Dementia vs Depression: new methods for differential diagnosis using automatic speech analysis

Labbé, C., König, A., Lindsay, H., Linz, N., Tröger, J., & Robert, P. (2022). Dementia vs Depression : new methods for differential diagnosis using automatic speech analysis. Alzheimer’s & Dementia, 18(S7), e064486. https://doi.org/10.1002/alz.064486

Abstract

Background

Depression is a very frequent pathology among elderly people. Depressive symptoms are common in neurocognitive disorders which can make it challenging to timely detect and diagnose them. Indeed, there is a high comorbidity of early-stage dementia and late- life depression. There are only a few diagnostic tools that help support differential diagnosis. Speech analysis and the extraction of vocal and linguistic markers could be a non-invasive new method to support this process.

Methods

In this pilot study, we included 12 female patients aged over 60 diagnosed with depression without a neurodegenerative disease or other psychiatric disorders. Clinical assessments include the MMSE, MADRS, EGF and ADC. They were asked to perform two short cognitive vocal tasks: a verbal semantic fluency (SVF) and a short narrative task (positive/negative storytelling) which were recorded. Then, in a second step, vocal and prosodic features were extracted from the audio files using machine learning methods. In a final step, we compared these features to those from a cohort of 9 matched patients with Mild Cognitive Impairment (MCI) diagnosis without any mood disorder and 21 matched controls.

Results

A non-parametric kruskal-wallis and BH-adjusted post-hoc wilcox test analysis revealed a statistically significant (p<0.05) lower word and semantic switch count for MCI compared to depression in the SVF. Linear mixed effects models were used to evaluate 18 prosodic features from the narrative speech task.
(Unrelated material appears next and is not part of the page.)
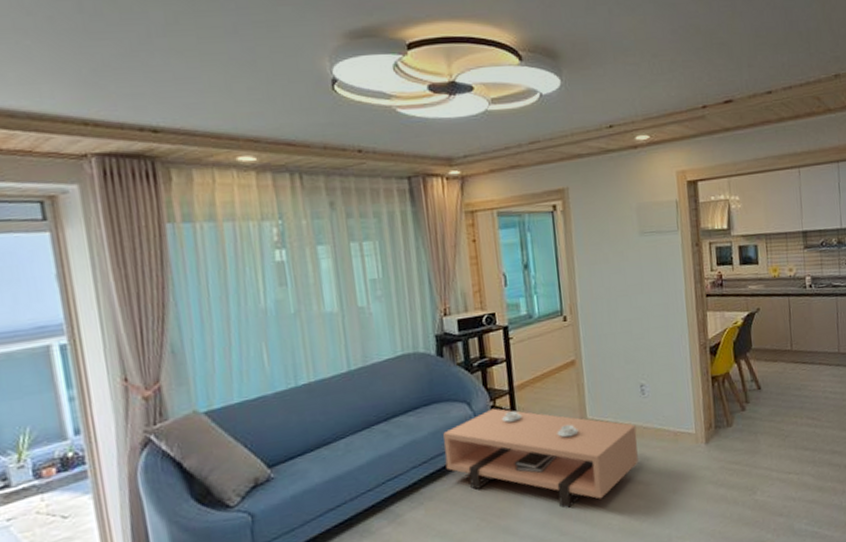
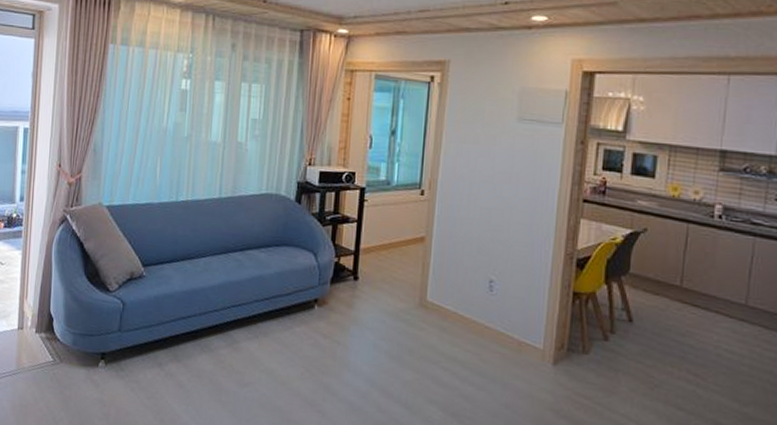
coffee table: present [443,408,639,508] -> none [284,264,477,388]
Four features were significant between diagnoses; sound to noise ratio, delta deltas and deltas were significantly different for the depressed group in comparison to HC and MCI; total phonation time was longer for depressed patients than MCI patients in the negative story.

Conclusion

Automatic analysis of vocal tasks such as semantic verbal fluency and storytelling could be a fast solution for supporting early characterization of patients. Certain types of extracted speech features show different patterns and namely prosodic features should be further explored. To conclude, this new method could serve as an objective assessment tool for differentiating depression from mild cognitive impairment.